[Opening Records to use section]

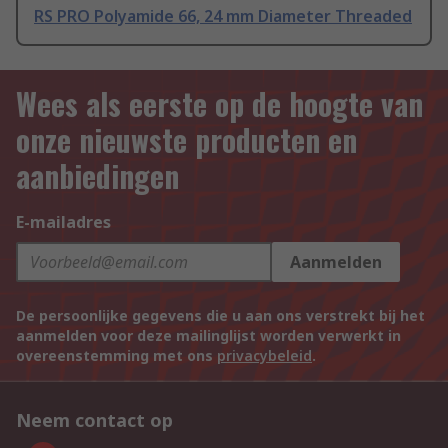
RS PRO Polyamide 66, 24 mm Diameter Threaded
Wees als eerste op de hoogte van
onze nieuwste producten en
aanbiedingen
E-mailadres
Aanmelden
De persoonlijke gegevens die u aan ons verstrekt bij het
aanmelden voor deze mailinglijst worden verwerkt in
overeenstemming met ons
privacybeleid
.
Neem contact op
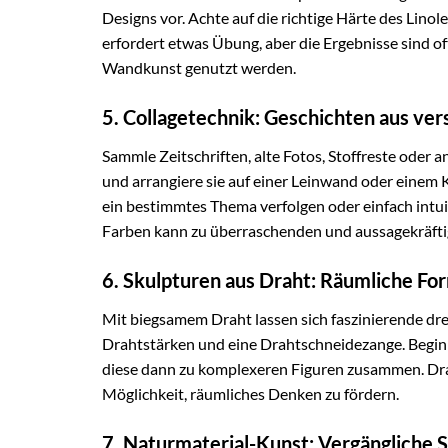
Designs vor. Achte auf die richtige Härte des Lin
erfordert etwas Übung, aber die Ergebnisse sind oft
Wandkunst genutzt werden.
5. Collagetechnik: Geschichten aus ve
Sammle Zeitschriften, alte Fotos, Stoffreste oder 
und arrangiere sie auf einer Leinwand oder einem 
ein bestimmtes Thema verfolgen oder einfach intu
Farben kann zu überraschenden und aussagekräft
6. Skulpturen aus Draht: Räumliche Fo
Mit biegsamem Draht lassen sich faszinierende dr
Drahtstärken und eine Drahtschneidezange. Beginn
diese dann zu komplexeren Figuren zusammen. Drah
Möglichkeit, räumliches Denken zu fördern.
7. Naturmaterial-Kunst: Vergängliche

[Closing Records to use section]

_What to do_
Return each line of the material in which the string "oder" can be found.

_Solved exercise_
Sammle Zeitschriften, alte Fotos, Stoffreste oder 
und arrangiere sie auf einer Leinwand oder einem 
ein bestimmtes Thema verfolgen oder einfach intu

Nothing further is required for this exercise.